On the New York Mercantile Exchange, natural gas futures for October delivery traded at USD4.002 per million British thermal units during U.S. morning trade, rallying 3%.

It earlier rose as much as 3.1% to trade at USD4.018 per million British thermal units, the highest price since September 8.

The U.S. National Hurricane Center said in an advisory earlier that the 2011 Atlantic hurricane season “has turned out to be as active a season as was forecast”.

NHS spokesman Dennis Feltgen said that the 14 storms that have developed in thus far are in line with NHS projections for 19 named storms during the U.S. hurricane season, which runs from June 1 to November 30 and peaks in September and October.

“We are a little behind the curve on hurricanes, but right on target for being an active season, which is just as forecast.”

“We still have a lot of season to go because October is typically one of the most active months,” Mr. Feltgen added.
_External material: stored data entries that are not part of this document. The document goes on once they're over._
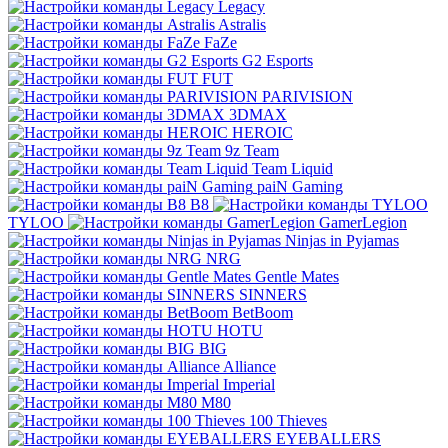
Legacy
Astralis
FaZe
G2 Esports
FUT
PARIVISION
3DMAX
HEROIC
9z Team
Team Liquid
paiN Gaming
B8
TYLOO
GamerLegion
Ninjas in Pyjamas
NRG
Gentle Mates
SINNERS
BetBoom
HOTU
BIG
Alliance
Imperial
M80
100 Thieves
EYEBALLERS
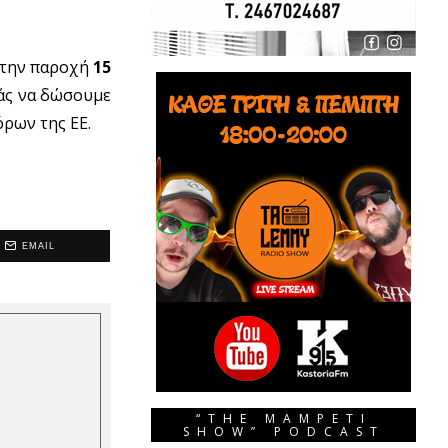
 την παροχή
15
μάς να δώσουμε
όρων της ΕΕ.
EMAIL
“THE MAMPETI
SHOW” PODCAST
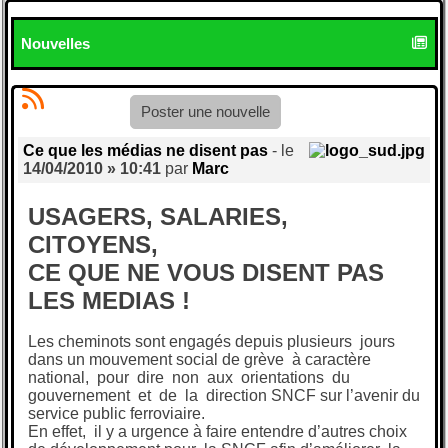
Nouvelles
Poster une nouvelle
Ce que les médias ne disent pas
- le
14/04/2010 » 10:41
par
Marc
USAGERS, SALARIES,
CITOYENS,
CE QUE NE VOUS DISENT PAS
LES MEDIAS !
Les cheminots sont engagés depuis plusieurs jours
dans un mouvement social de grève à caractère
national, pour dire non aux orientations du
gouvernement et de la direction SNCF sur l’avenir du
service public ferroviaire.
En effet, il y a urgence à faire entendre d’autres choix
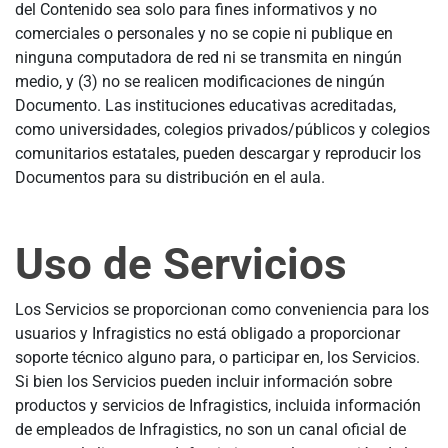
del Contenido sea solo para fines informativos y no
comerciales o personales y no se copie ni publique en
ninguna computadora de red ni se transmita en ningún
medio, y (3) no se realicen modificaciones de ningún
Documento. Las instituciones educativas acreditadas,
como universidades, colegios privados/públicos y colegios
comunitarios estatales, pueden descargar y reproducir los
Documentos para su distribución en el aula.
Uso de Servicios
Los Servicios se proporcionan como conveniencia para los
usuarios y Infragistics no está obligado a proporcionar
soporte técnico alguno para, o participar en, los Servicios.
Si bien los Servicios pueden incluir información sobre
productos y servicios de Infragistics, incluida información
de empleados de Infragistics, no son un canal oficial de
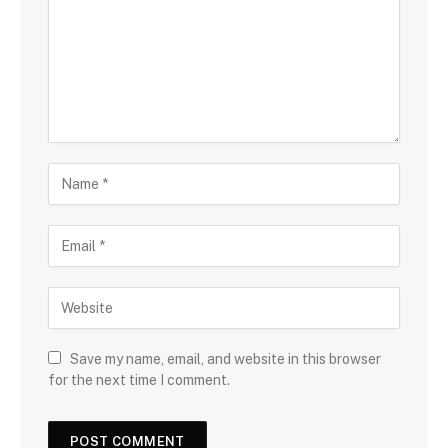
Save my name, email, and website in this browser
for the next time I comment.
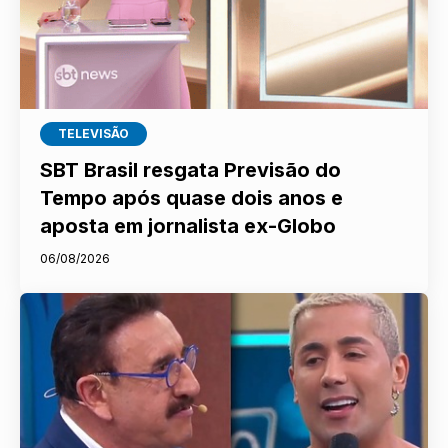
TELEVISÃO
SBT Brasil resgata Previsão do
Tempo após quase dois anos e
aposta em jornalista ex-Globo
06/08/2026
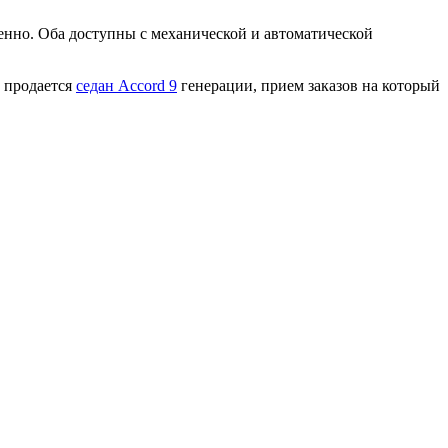
венно. Оба доступны с механической и автоматической
е продается
седан Accord 9
генерации, прием заказов на который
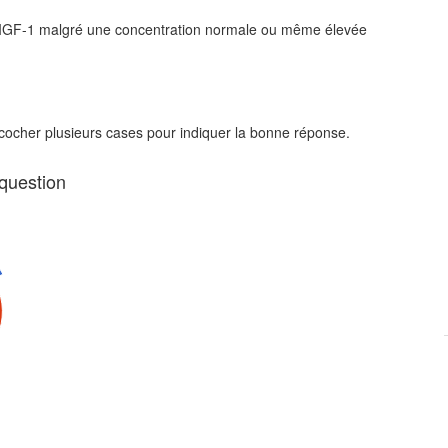
 en IGF-1 malgré une concentration normale ou même élevée
 cocher plusieurs cases pour indiquer la bonne réponse.
 question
Production in federal waters in the Gulf accounts for about 10% of U.S. natural gas output and prices typically spike when storms threaten production.

Wall Street bank Citigroup said in a report earlier that natural gas prices could rally to USD4.50 per million British thermal units in the months ahead as traders focus on winter heating demand.

Natural gas futures often reach a seasonal low in October, when mild weather reduces demand, before recovering in the winter, when heating-fuel use peaks.

Elsewhere on the Nymex, light sweet crude oil futures for delivery in October jumped 1.33% to trade at USD89.36 a barrel, while heating oil for October delivery shed 0.65% to trade at USD2.933 per gallon.